Our findings have shown promise in identifying several suppressive regulatory effects of C. albicans QS signal molecules on AHL mediated P. aeruginosa QS network and related virulence factors. It is well known that conventional antibiotics cause resistance in bacteria. This study provides a novel option for the control of P. aeruginosa biofilm related infections and diseases, as well as a foundation for future research on the mechanisms of biofilm inhibition in different P. aeruginosa phenotypes from the perspective of QQ. The QQs used in this study provide the opportunity for application of these molecules as an alternative to traditional antibiotics. Future challenges for the research include studying the effects of the QQs in vivo.
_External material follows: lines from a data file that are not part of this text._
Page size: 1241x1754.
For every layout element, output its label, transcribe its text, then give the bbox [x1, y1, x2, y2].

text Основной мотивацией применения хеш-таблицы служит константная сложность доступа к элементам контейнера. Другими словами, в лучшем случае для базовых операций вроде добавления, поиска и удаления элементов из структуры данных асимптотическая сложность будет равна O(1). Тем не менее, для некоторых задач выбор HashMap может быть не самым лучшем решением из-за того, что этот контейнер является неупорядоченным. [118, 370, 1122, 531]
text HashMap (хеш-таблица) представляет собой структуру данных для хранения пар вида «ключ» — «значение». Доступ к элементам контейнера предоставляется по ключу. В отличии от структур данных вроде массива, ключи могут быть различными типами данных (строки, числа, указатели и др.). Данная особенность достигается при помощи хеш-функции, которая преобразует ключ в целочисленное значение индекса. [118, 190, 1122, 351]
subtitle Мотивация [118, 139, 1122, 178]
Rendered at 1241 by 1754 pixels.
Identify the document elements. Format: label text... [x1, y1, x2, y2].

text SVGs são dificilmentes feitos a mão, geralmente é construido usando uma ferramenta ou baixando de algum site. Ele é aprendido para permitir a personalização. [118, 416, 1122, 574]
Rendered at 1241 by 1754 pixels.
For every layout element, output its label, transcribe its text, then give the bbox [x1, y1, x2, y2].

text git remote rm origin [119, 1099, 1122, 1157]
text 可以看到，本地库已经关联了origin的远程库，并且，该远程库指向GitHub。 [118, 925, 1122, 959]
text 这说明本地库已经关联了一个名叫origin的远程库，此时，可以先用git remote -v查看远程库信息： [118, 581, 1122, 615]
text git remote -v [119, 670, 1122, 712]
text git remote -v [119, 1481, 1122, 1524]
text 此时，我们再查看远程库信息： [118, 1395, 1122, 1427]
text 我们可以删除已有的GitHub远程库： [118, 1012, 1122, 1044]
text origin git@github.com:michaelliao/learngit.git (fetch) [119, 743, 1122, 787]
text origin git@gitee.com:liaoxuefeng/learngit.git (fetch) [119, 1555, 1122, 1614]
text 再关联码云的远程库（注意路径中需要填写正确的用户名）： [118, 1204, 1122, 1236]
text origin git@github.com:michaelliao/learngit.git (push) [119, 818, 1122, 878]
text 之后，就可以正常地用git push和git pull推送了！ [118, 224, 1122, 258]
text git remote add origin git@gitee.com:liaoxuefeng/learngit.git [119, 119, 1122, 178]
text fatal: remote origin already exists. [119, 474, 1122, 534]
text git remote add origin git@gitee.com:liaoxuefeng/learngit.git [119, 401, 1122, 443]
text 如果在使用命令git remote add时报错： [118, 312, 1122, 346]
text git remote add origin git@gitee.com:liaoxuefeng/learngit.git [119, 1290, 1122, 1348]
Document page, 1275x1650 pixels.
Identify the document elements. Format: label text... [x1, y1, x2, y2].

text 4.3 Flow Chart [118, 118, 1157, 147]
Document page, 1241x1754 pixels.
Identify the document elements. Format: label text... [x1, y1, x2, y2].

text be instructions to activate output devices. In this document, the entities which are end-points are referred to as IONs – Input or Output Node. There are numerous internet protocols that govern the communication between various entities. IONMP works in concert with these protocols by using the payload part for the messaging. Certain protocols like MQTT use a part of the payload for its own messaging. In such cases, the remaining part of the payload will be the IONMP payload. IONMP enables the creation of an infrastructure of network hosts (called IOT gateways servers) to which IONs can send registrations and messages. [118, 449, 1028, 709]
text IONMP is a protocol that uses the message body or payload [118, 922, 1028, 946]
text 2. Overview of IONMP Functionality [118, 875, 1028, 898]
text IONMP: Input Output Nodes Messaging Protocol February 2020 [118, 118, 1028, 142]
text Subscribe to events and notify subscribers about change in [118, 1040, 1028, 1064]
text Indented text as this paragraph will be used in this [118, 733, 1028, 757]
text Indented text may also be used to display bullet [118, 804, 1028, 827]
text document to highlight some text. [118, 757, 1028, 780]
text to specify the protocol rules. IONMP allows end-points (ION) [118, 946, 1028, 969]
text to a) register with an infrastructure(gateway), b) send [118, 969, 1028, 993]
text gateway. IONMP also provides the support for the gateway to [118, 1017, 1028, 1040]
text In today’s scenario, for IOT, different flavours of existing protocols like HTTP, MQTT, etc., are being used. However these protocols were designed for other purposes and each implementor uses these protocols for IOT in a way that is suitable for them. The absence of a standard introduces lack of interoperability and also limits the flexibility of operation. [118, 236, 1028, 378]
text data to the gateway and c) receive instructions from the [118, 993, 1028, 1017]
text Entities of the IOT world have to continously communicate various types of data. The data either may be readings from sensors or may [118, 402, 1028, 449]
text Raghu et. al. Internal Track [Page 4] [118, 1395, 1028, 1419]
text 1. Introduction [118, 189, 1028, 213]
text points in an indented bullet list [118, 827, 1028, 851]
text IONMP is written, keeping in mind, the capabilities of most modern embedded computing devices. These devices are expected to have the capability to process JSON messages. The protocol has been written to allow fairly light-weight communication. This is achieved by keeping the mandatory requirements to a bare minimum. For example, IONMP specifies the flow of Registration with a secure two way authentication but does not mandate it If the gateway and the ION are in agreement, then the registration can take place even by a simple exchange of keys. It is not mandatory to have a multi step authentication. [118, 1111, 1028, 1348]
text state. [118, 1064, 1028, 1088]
This brings the knowledge obtained from this research closer to real-life application.

Further research will extend the understanding of mechanistic action of the QQ.

Quantification of P. aeruginosa virulence factors such as rhamnolipid, pyoverdine, pyocyanin, and elastolytic activity, as well as the use of the crystal violet method to measure biofilm formation upon treatment with quorum quenchers, may help to improve the findings.